Text provided ->
▼▼▼

Being a rich and powerful pop star means that you get to turn the idealized version of your “best self” into a reality and hope, in the process, that a large portion of your potential audience believes that their best self is similar to your best self, leading them to hold you up as a perfect, god-like being and the object of their undying adoration. People will try and improve that best self and use it to forge their own identities and, if they want to become pop stars too, their careers. But the mere fact that you were used as a template is a testament to your power, influence, and continued relevance.

Think about all of the non-Eilish artists I’ve discussed so far and the way they’ve re-packaged an older artist’s schtick to define themselves: Lady Gaga is art school Madonna. Taylor Swift is Millenial Shania Twain. Ariana Grande is Italian Mariah Carey. They all feed into the same female pop star tradition, either because they want too or because they feel compelled to by market forces. But, by choosing to play the bad guy, Billie Eilish spits in the face of that tradition. Her sound is completely ahistorical, which makes it unconcerned with not only the pop legends of yore but, by extension, her contemporaries as well. Her best self is the thing that kills all of the other best selves, and that bloodlust is the subject of her best songs.

A sharp rebuke to the notion of pop music as something that can save the world, “all the good girls go to hell” is a song about wielding great power and refusing to use it until it’s too late, whereas “bury a friend,” in which Eilish sings as the monster hiding under her own bed, sees her toy with her helpless victim, seemingly out of boredom. “Bad Guy” puts Eilish in a Grande-esque temptress role, but, rather than manipulating men as a lead up to a moment of pleasure, seems to get off on the emotional distress sowed in the process (“I’m that bad type/Make your mama sad type/mad your girlfriend mad type/might seduce your dad type”). But the real coup de grace (or, in this case, coup d’etat?) comes in the form of “you should see me in a crown.”

▲▲▲

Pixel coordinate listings
▼▼▼

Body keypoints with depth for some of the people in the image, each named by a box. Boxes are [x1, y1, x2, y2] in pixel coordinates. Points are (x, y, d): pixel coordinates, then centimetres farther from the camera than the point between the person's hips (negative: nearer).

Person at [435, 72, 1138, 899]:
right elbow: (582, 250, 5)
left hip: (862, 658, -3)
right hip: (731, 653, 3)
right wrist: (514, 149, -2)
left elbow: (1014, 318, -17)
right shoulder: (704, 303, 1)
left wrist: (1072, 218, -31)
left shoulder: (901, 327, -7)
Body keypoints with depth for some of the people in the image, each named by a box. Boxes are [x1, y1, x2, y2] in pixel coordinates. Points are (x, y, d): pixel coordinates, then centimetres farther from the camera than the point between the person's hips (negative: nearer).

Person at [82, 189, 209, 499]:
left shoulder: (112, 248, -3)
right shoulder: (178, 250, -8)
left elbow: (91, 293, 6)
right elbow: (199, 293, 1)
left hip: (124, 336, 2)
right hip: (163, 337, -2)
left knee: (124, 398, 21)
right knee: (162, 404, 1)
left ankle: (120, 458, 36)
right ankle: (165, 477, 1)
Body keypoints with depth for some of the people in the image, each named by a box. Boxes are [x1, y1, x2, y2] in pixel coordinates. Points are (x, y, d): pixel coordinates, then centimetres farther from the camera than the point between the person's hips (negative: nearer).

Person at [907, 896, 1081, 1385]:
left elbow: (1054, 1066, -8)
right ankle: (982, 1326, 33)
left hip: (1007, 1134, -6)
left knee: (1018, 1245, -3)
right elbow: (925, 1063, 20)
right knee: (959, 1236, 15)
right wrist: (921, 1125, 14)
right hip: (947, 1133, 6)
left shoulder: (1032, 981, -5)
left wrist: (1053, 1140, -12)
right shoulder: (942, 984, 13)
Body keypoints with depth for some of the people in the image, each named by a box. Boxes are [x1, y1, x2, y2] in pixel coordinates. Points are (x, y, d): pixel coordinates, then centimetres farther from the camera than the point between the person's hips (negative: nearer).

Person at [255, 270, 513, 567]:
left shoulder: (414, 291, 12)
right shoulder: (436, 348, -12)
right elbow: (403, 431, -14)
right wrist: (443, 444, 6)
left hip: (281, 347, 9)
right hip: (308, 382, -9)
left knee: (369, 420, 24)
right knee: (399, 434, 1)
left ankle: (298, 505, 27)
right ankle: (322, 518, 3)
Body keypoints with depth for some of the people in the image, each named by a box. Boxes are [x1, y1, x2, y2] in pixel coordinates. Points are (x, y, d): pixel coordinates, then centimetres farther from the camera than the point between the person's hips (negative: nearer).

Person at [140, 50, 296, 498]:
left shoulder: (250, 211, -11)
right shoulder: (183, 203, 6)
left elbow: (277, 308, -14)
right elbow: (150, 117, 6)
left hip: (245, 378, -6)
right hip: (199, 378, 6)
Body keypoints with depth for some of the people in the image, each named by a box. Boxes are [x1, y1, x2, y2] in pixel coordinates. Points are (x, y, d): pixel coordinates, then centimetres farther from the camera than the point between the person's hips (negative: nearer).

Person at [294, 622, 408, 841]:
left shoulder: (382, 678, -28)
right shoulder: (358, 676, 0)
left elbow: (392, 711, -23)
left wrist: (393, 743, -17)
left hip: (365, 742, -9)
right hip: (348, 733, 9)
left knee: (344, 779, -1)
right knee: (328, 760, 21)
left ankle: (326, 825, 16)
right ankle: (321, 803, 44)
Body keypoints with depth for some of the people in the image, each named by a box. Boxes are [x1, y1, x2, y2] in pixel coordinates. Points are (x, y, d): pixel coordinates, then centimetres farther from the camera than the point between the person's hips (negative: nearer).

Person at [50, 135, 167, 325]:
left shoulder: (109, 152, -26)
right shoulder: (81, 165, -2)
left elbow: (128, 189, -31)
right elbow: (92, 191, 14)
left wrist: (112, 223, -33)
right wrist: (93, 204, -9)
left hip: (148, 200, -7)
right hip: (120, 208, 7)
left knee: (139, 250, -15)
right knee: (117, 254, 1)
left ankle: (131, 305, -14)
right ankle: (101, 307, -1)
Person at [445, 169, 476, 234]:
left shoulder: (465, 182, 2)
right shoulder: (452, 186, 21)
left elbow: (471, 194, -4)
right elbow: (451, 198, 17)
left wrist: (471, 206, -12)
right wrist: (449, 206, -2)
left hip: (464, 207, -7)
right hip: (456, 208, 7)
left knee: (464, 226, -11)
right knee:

▲▲▲

Work order ->
Reproduce the entire passage on Billie Eilish and the pop star tradition, word for word.

Expected answer ->
Being a rich and powerful pop star means that you get to turn the idealized version of your “best self” into a reality and hope, in the process, that a large portion of your potential audience believes that their best self is similar to your best self, leading them to hold you up as a perfect, god-like being and the object of their undying adoration. People will try and improve that best self and use it to forge their own identities and, if they want to become pop stars too, their careers. But the mere fact that you were used as a template is a testament to your power, influence, and continued relevance.

Think about all of the non-Eilish artists I’ve discussed so far and the way they’ve re-packaged an older artist’s schtick to define themselves: Lady Gaga is art school Madonna. Taylor Swift is Millenial Shania Twain. Ariana Grande is Italian Mariah Carey. They all feed into the same female pop star tradition, either because they want too or because they feel compelled to by market forces. But, by choosing to play the bad guy, Billie Eilish spits in the face of that tradition. Her sound is completely ahistorical, which makes it unconcerned with not only the pop legends of yore but, by extension, her contemporaries as well. Her best self is the thing that kills all of the other best selves, and that bloodlust is the subject of her best songs.

A sharp rebuke to the notion of pop music as something that can save the world, “all the good girls go to hell” is a song about wielding great power and refusing to use it until it’s too late, whereas “bury a friend,” in which Eilish sings as the monster hiding under her own bed, sees her toy with her helpless victim, seemingly out of boredom. “Bad Guy” puts Eilish in a Grande-esque temptress role, but, rather than manipulating men as a lead up to a moment of pleasure, seems to get off on the emotional distress sowed in the process (“I’m that bad type/Make your mama sad type/mad your girlfriend mad type/might seduce your dad type”). But the real coup de grace (or, in this case, coup d’etat?) comes in the form of “you should see me in a crown.”